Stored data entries
- - -

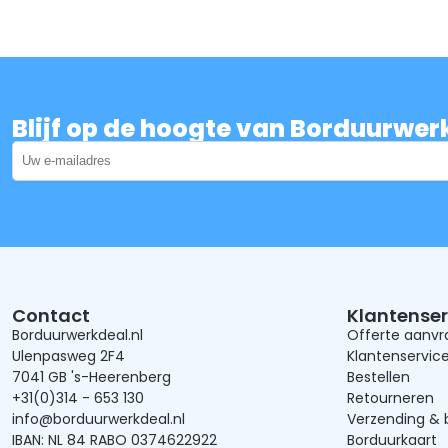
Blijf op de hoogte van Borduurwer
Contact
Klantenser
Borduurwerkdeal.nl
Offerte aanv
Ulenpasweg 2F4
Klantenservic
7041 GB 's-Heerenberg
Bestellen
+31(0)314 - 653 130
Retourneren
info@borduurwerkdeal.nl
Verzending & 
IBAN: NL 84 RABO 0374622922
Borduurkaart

- - -

Work item
Duplicate every line of text in the entries above character for character, leaving out the pictures.

Solution below
Blijf op de hoogte van Borduurwer
Contact
Klantenser
Borduurwerkdeal.nl
Offerte aanv
Ulenpasweg 2F4
Klantenservic
7041 GB 's-Heerenberg
Bestellen
+31(0)314 - 653 130
Retourneren
info@borduurwerkdeal.nl
Verzending & 
IBAN: NL 84 RABO 0374622922
Borduurkaart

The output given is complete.